Indoleamine‐2,3‐Dioxygenase Restrains Hypertension Induced by Angiotensin II in Rats Fed a High Salt Diet

Inflammation and T‐cell activation has been shown to contribute to the pathogenesis of angiotensin II (AngII) dependent hypertension. Indoleamine‐2,3‐dioxygenase (IDO), the rate‐limiting enzyme involved in the degradation of tryptophan (TRP) to kynurenine (KYN), has a central role in increasing T regulatory cells and decreasing T effector cells. In this study, we examined the role of the IDO pathway in the hypertensive response to chronic AngII infusion in rats fed a high salt diet (HS; 4%NaCl).

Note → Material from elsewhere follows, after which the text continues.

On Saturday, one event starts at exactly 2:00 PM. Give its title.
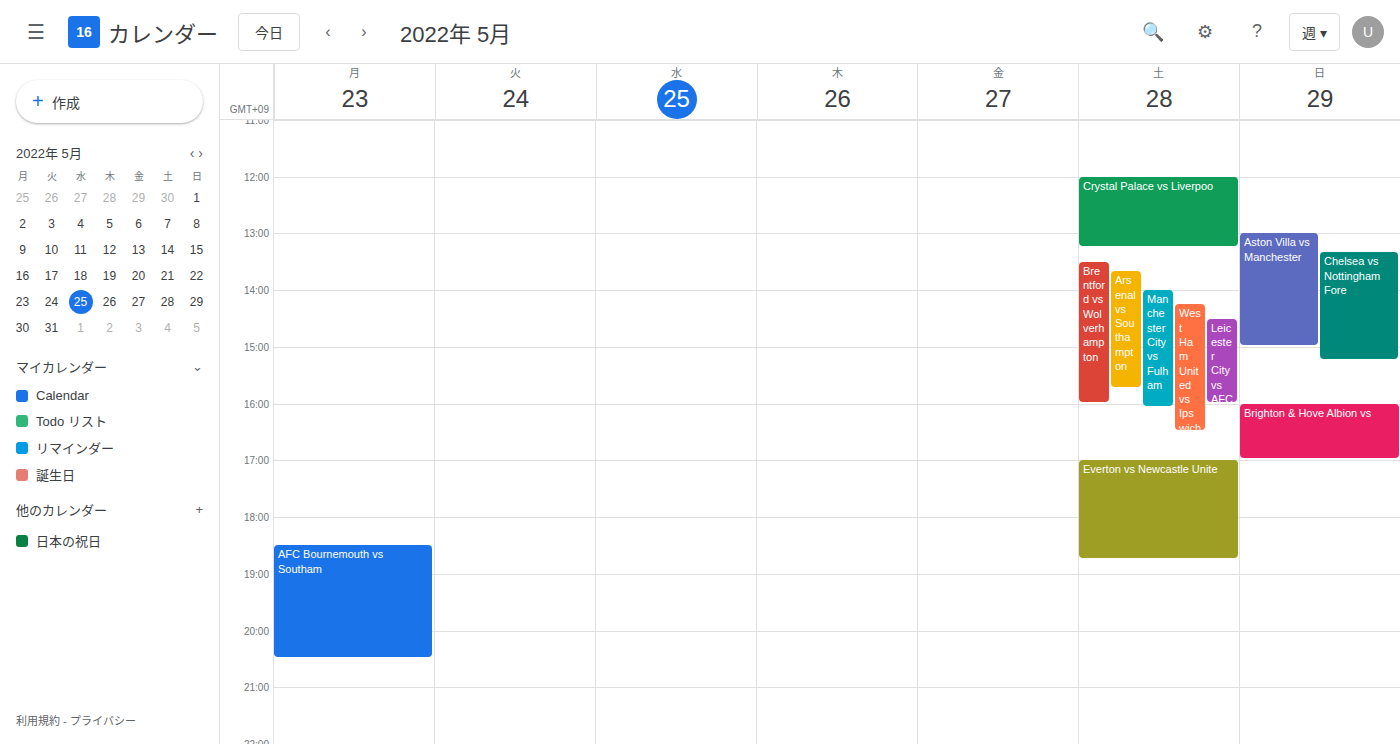
"Manchester City vs Fulham"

We hypothesized that inhibiting IDO with 1‐Methyl‐D‐Tryptophan (1‐MT) will exacerbate hypertension in this model due to loss of IDO‐mediated suppression of inflammation and T effector cells. To test our hypothesis, we administered 150 ng/kg/min Ang‐II (osmotic minipump) to male Sprague‐Dawley rats fed a 4% HS chow for two weeks. After two weeks of treatment, 1‐MT had no effect on MAP in control groups on either a normal salt (110 ± 3 mmHg) or HS (112 ± 2 mmHg) diet. Interestingly, 1‐MT significantly exacerbated MAP in Ang II/HS hypertensive rats (146 ± 4 mmHg vs. 161 ± 5 mmHg; p<0.05). There were no differences in food and water intake or in urinary protein and creatinine excretion among groups. These findings support the hypothesis that IDO activity contributes to blood pressure regulation by limiting Ang‐II dependent hypertension.